#### Task goal
All entries shown below must be given again word for word.

#### Stored items
+===+

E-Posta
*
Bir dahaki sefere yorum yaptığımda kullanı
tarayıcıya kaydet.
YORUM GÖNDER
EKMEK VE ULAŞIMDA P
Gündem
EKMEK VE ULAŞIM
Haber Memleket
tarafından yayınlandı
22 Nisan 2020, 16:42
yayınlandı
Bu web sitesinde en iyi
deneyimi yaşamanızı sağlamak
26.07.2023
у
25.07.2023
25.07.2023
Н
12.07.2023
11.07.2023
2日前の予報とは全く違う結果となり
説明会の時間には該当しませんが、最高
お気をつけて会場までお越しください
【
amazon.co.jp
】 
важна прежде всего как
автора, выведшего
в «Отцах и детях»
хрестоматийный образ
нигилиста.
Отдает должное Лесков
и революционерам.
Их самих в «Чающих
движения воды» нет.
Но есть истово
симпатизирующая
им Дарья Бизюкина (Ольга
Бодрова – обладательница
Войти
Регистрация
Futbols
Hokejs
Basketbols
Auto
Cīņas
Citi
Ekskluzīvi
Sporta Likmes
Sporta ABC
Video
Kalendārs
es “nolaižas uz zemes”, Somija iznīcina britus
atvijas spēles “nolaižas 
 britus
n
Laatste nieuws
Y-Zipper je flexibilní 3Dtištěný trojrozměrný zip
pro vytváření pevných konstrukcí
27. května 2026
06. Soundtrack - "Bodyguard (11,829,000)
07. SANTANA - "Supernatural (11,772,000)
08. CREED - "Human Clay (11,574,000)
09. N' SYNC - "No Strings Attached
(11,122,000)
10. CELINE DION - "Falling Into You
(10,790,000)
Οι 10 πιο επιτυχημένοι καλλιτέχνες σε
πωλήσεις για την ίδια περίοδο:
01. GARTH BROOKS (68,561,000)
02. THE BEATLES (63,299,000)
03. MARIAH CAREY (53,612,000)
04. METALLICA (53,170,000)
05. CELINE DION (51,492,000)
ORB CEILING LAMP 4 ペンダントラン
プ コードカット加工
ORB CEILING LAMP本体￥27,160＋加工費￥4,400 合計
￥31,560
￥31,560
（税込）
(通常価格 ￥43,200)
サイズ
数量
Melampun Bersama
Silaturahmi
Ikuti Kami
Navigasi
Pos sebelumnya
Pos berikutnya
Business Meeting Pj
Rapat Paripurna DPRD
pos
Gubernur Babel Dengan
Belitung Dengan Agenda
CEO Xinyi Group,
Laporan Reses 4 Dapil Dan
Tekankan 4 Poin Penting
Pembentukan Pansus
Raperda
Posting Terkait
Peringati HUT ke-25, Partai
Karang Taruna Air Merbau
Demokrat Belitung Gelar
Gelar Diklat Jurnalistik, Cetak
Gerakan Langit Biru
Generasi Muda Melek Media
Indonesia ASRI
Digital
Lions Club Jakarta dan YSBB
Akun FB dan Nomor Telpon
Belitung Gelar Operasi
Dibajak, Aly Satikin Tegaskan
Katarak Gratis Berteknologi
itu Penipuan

+===+

#### Solution below
E-Posta
*
Bir dahaki sefere yorum yaptığımda kullanı
tarayıcıya kaydet.
YORUM GÖNDER
EKMEK VE ULAŞIMDA P
Gündem
EKMEK VE ULAŞIM
Haber Memleket
tarafından yayınlandı
22 Nisan 2020, 16:42
yayınlandı
Bu web sitesinde en iyi
deneyimi yaşamanızı sağlamak
26.07.2023
у
25.07.2023
25.07.2023
Н
12.07.2023
11.07.2023
2日前の予報とは全く違う結果となり
説明会の時間には該当しませんが、最高
お気をつけて会場までお越しください
【
amazon.co.jp
】 
важна прежде всего как
автора, выведшего
в «Отцах и детях»
хрестоматийный образ
нигилиста.
Отдает должное Лесков
и революционерам.
Их самих в «Чающих
движения воды» нет.
Но есть истово
симпатизирующая
им Дарья Бизюкина (Ольга
Бодрова – обладательница
Войти
Регистрация
Futbols
Hokejs
Basketbols
Auto
Cīņas
Citi
Ekskluzīvi
Sporta Likmes
Sporta ABC
Video
Kalendārs
es “nolaižas uz zemes”, Somija iznīcina britus
atvijas spēles “nolaižas 
 britus
n
Laatste nieuws
Y-Zipper je flexibilní 3Dtištěný trojrozměrný zip
pro vytváření pevných konstrukcí
27. května 2026
06. Soundtrack - "Bodyguard (11,829,000)
07. SANTANA - "Supernatural (11,772,000)
08. CREED - "Human Clay (11,574,000)
09. N' SYNC - "No Strings Attached
(11,122,000)
10. CELINE DION - "Falling Into You
(10,790,000)
Οι 10 πιο επιτυχημένοι καλλιτέχνες σε
πωλήσεις για την ίδια περίοδο:
01. GARTH BROOKS (68,561,000)
02. THE BEATLES (63,299,000)
03. MARIAH CAREY (53,612,000)
04. METALLICA (53,170,000)
05. CELINE DION (51,492,000)
ORB CEILING LAMP 4 ペンダントラン
プ コードカット加工
ORB CEILING LAMP本体￥27,160＋加工費￥4,400 合計
￥31,560
￥31,560
（税込）
(通常価格 ￥43,200)
サイズ
数量
Melampun Bersama
Silaturahmi
Ikuti Kami
Navigasi
Pos sebelumnya
Pos berikutnya
Business Meeting Pj
Rapat Paripurna DPRD
pos
Gubernur Babel Dengan
Belitung Dengan Agenda
CEO Xinyi Group,
Laporan Reses 4 Dapil Dan
Tekankan 4 Poin Penting
Pembentukan Pansus
Raperda
Posting Terkait
Peringati HUT ke-25, Partai
Karang Taruna Air Merbau
Demokrat Belitung Gelar
Gelar Diklat Jurnalistik, Cetak
Gerakan Langit Biru
Generasi Muda Melek Media
Indonesia ASRI
Digital
Lions Club Jakarta dan YSBB
Akun FB dan Nomor Telpon
Belitung Gelar Operasi
Dibajak, Aly Satikin Tegaskan
Katarak Gratis Berteknologi
itu Penipuan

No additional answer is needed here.